Asked whether Trump needs to be held accountable for inciting last week’s mob violence, Miller-Meeks said, “There are (other) ways to hold the president accountable.” She noted House Republicans had offered alternatives, including censuring Trump. Democrats panned censure as a slap on the wrist not commensurate with the charges brought against Trump.
Axne, in her second term representing central and southwest Iowa’s 3rd District, said she voted to impeach because of Trump’s “dangerous and deceitful rhetoric” that sparked the U.S. Capitol attacks.
“The President’s actions — the deliberate repetition of falsehoods and calls to ignore a democratic election — must have consequences,” Axne said in a statement. “Incitement of an insurrection is a high crime against the United States, and the Constitutional consequence for such an act is impeachment.”
Axne also pushed back at Republicans’ argument that impeaching Trump with just a week left in office is unnecessary.
“Regardless of the remaining time in the President’s term, his crime is too great for us to ignore. For the safety of our nation and its citizens, President Trump must be removed from office,” Axne said.
The House’s vote to impeach does not remove Trump from office. That would require similar action from the U.S. Senate, where Republican Majority Leader Mitch McConnell, of Kentucky, on Wednesday said there is not sufficient time to complete the procedure in that chamber before Trump’s term ends.

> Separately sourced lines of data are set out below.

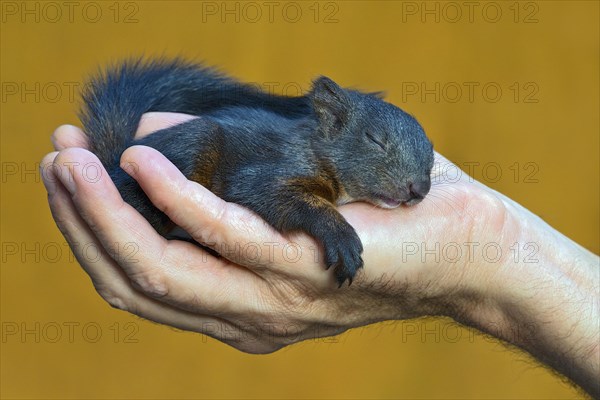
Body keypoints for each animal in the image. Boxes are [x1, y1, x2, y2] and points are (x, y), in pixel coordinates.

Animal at [81, 57, 436, 288]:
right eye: (374, 139)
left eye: (432, 155)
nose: (418, 190)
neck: (314, 149)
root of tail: (115, 164)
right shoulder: (265, 173)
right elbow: (282, 198)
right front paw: (341, 237)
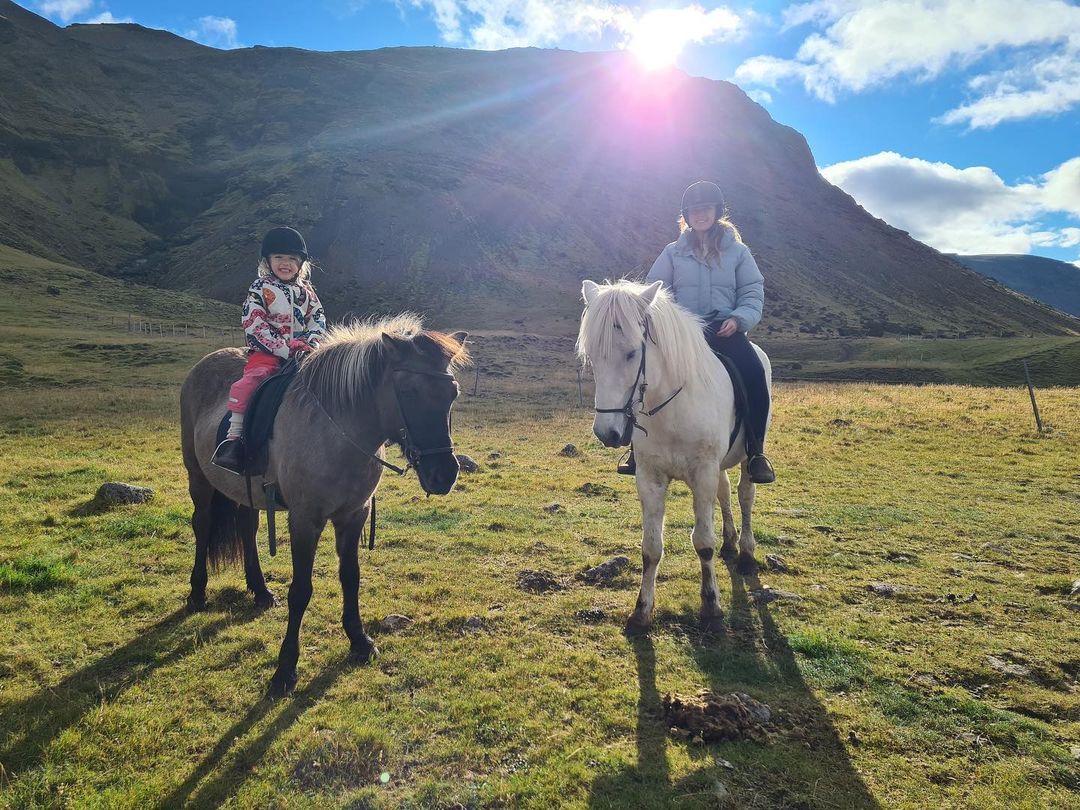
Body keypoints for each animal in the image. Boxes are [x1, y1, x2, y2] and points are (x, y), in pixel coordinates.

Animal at [179, 313, 466, 695]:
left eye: (453, 393)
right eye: (408, 391)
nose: (444, 474)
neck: (339, 431)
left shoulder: (353, 515)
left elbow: (351, 577)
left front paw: (360, 642)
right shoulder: (305, 520)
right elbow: (301, 591)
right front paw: (285, 669)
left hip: (245, 490)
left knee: (247, 529)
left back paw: (260, 590)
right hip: (198, 478)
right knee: (203, 525)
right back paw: (197, 592)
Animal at [578, 278, 773, 635]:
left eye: (632, 352)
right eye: (592, 357)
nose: (607, 432)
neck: (671, 407)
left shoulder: (703, 473)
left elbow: (703, 542)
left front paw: (711, 608)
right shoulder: (650, 478)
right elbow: (651, 547)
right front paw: (641, 611)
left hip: (745, 461)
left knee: (744, 495)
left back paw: (746, 552)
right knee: (726, 494)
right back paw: (730, 543)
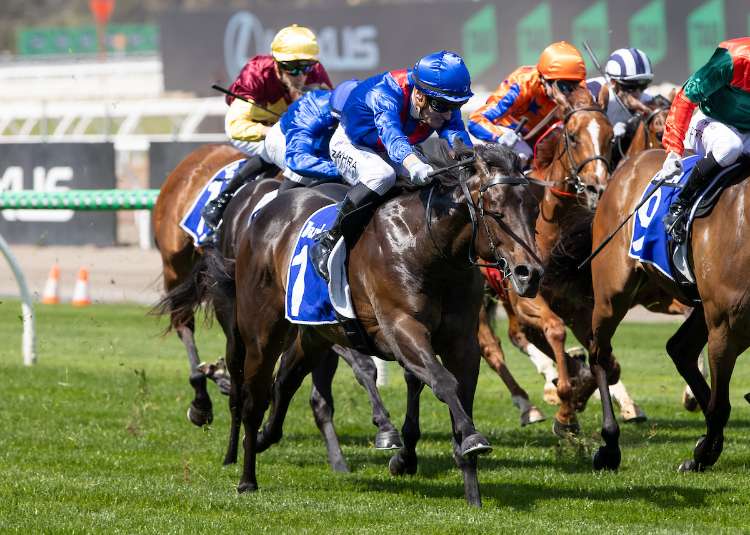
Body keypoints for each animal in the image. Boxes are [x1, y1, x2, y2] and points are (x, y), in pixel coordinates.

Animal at [190, 142, 543, 506]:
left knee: (285, 379)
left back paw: (264, 437)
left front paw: (469, 488)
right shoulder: (400, 327)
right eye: (496, 210)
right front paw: (468, 439)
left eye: (534, 208)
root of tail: (260, 215)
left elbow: (455, 390)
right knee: (253, 396)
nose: (529, 273)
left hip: (315, 332)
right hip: (260, 331)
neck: (427, 246)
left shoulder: (460, 342)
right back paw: (246, 475)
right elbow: (443, 382)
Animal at [588, 147, 750, 471]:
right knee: (599, 354)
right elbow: (720, 405)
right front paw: (702, 454)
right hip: (612, 294)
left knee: (680, 349)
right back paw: (610, 445)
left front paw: (705, 448)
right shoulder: (725, 328)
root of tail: (629, 163)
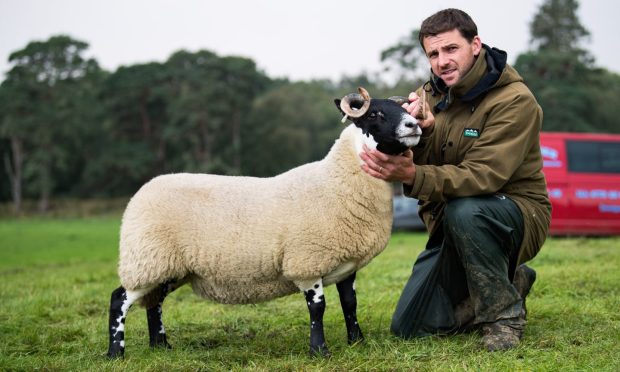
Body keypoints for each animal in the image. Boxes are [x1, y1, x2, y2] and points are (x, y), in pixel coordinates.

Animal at [108, 86, 422, 358]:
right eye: (375, 114)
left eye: (403, 109)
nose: (414, 125)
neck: (337, 179)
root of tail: (142, 192)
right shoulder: (306, 262)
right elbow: (318, 308)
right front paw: (319, 351)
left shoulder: (346, 264)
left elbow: (350, 304)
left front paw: (357, 342)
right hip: (146, 259)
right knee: (119, 300)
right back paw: (116, 353)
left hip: (168, 267)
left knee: (154, 303)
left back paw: (161, 346)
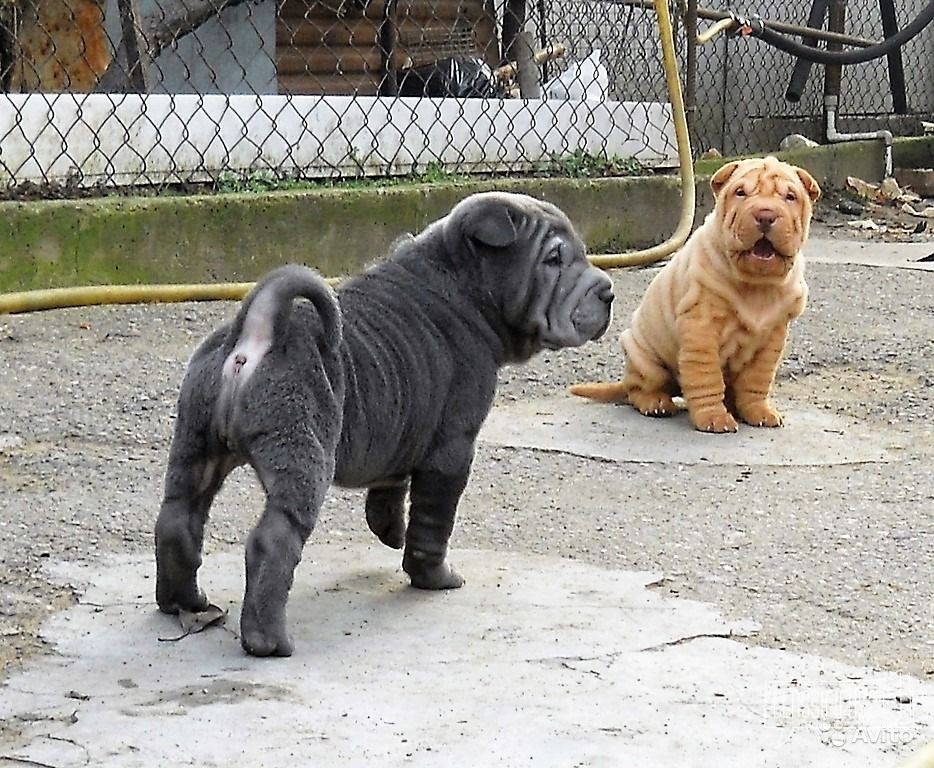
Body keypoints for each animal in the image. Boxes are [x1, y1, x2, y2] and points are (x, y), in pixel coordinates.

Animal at [154, 190, 616, 656]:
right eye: (554, 259)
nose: (609, 291)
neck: (460, 280)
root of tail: (258, 332)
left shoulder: (400, 428)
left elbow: (389, 492)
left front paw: (390, 532)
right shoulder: (452, 449)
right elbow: (433, 523)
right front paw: (435, 578)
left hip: (197, 447)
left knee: (177, 523)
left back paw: (184, 602)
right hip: (302, 457)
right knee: (272, 542)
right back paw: (269, 641)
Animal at [576, 156, 824, 432]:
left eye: (790, 197)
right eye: (740, 193)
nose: (765, 215)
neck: (756, 284)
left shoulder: (772, 339)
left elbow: (757, 381)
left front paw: (759, 412)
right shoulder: (701, 329)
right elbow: (707, 377)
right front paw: (714, 418)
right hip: (645, 358)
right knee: (638, 389)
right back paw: (656, 403)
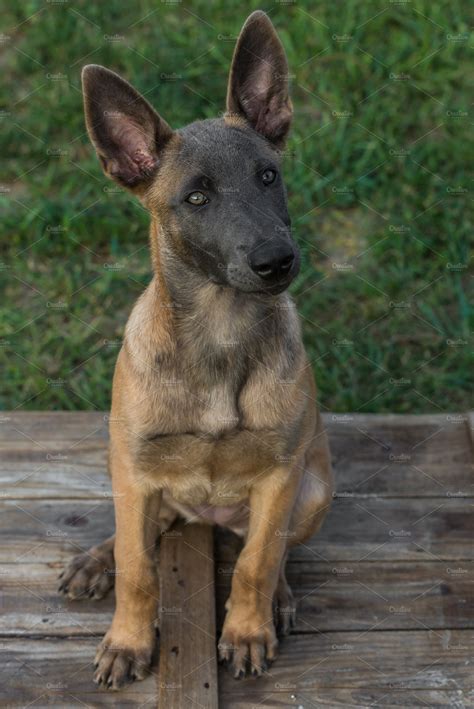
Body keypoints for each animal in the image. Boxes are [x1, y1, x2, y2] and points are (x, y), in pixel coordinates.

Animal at [59, 8, 332, 688]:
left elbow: (256, 563)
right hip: (132, 475)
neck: (219, 330)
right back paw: (96, 559)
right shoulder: (134, 469)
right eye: (197, 197)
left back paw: (278, 601)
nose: (276, 260)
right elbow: (139, 570)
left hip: (313, 490)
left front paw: (248, 630)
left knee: (272, 550)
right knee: (140, 532)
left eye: (269, 176)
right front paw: (128, 642)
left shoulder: (281, 475)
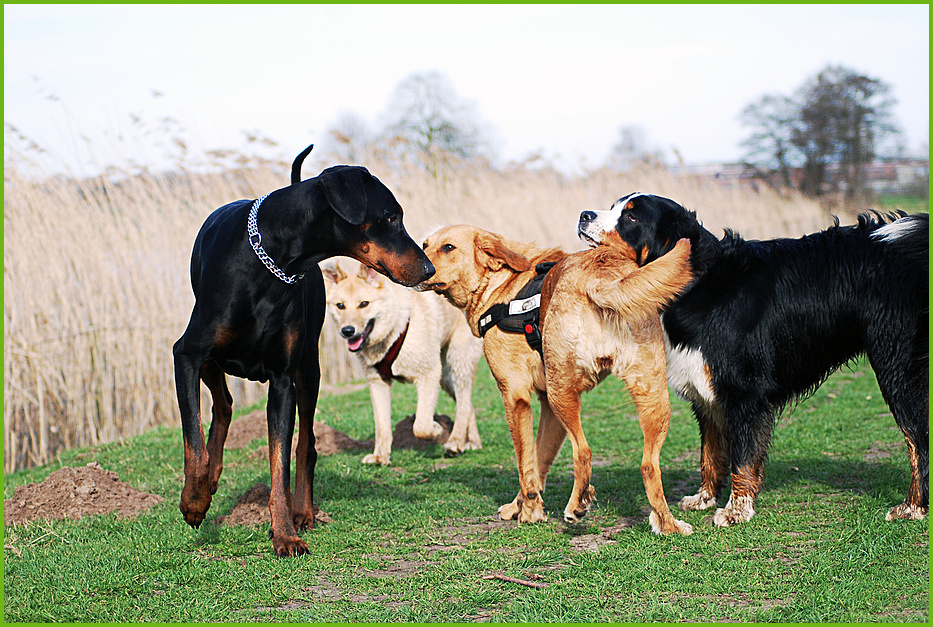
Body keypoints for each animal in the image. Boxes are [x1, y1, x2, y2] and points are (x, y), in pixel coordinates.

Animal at [173, 145, 436, 556]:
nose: (429, 269)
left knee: (306, 443)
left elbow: (280, 463)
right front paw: (194, 502)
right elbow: (193, 444)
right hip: (211, 358)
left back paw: (303, 511)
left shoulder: (282, 380)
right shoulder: (186, 354)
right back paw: (211, 481)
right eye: (391, 216)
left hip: (308, 370)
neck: (272, 260)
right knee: (224, 405)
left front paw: (284, 533)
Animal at [322, 256, 484, 466]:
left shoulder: (428, 374)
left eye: (364, 304)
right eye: (340, 305)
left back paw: (455, 441)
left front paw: (436, 429)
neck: (395, 327)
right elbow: (382, 426)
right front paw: (380, 456)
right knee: (467, 403)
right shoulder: (378, 383)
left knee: (463, 403)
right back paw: (472, 441)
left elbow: (421, 426)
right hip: (446, 377)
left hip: (457, 363)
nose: (347, 331)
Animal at [418, 226, 696, 536]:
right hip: (650, 395)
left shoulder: (516, 396)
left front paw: (529, 512)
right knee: (649, 465)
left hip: (561, 392)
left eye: (448, 247)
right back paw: (667, 523)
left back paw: (577, 506)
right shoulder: (548, 408)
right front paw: (521, 507)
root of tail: (602, 276)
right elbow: (539, 460)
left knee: (583, 452)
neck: (502, 284)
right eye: (425, 244)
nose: (420, 265)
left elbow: (526, 464)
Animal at [580, 194, 928, 528]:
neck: (701, 285)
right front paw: (705, 497)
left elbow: (743, 457)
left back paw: (913, 507)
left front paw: (736, 510)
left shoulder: (744, 393)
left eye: (631, 216)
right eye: (613, 206)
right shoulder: (707, 393)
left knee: (917, 437)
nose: (584, 214)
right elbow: (710, 454)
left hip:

Ashley Hinson, who represents eastern Iowa’s 1st District, said Trump bears responsibility for the attacks on the Capitol and she wishes Trump had spoken sooner to quell the rioters. But Hinson voted against impeachment, citing what she described as a rushed process and, again, a concern about its impact on a divided nation.
“Impeachment will only serve to feed the flames and further divide our nation,” Hinson said in a statement. “Next week, there will be a peaceful transition of power to the Biden Administration, and we must re-focus on moving this country forward and solving the everyday problems facing Americans. … While last week was one of the darkest days in our nation’s history, I am committed to unifying our country and serving Iowans because I know there will be brighter days ahead.”
Republican U.S. Sen. Chuck Grassley said he was “ashamed of the insurrectionists that broke into our Capitol,” but that he sees no point in impeaching Trump at this time.
“But there’s a lot of irritation people want to express and this is one way of doing it,” Grassley said during an interview on KXEL-AM radio. However, with just a week until inauguration, “I haven’t been thinking about anything except how can I work with President Biden, first of all, to do what he says he wants to do — unite the country. If Chuck Grassley can help him do that, and I want to do that.
“(Biden) needs to get his cabinet in place right away. For most of the people he’s nominated, I probably can help him do that. We need to get the show on the road and his program. Anything that we did with impeachment would detract from it. Even the talk of it detracts from it.”
A spokesman for Republican U.S. Sen. Joni Ernst said she is “focused on ensuring a peaceful transfer of power, keeping our country safe and secure, and truly healing our nation.”
Iowa Democratic Party chairman Mark Smith, in a statement, described Trump as a “clear and present danger to the Constitution,” and called the Iowa Republicans who voted against impeachment spineless.
“Rather than stand up to sedition, Ashley Hinson, Mariannette Miller-Meeks, and Randy Feenstra have chosen Trump over their oath to the Constitution,” Smith said. “They should be ashamed of their spinelessness and Iowans will hold them accountable.”
Republican Party of Iowa chairman Jeff Kaufmann called the impeachment vote, which 10 Republicans supported, “(Democratic U.S. House Speaker) Nancy Pelosi’s newest political skit.” He also called for a “turn towards the future.”
“For weeks now Democrats have been calling for the country to come together and unify, but this political theater only divides us further,” Kaufmann said in a statement.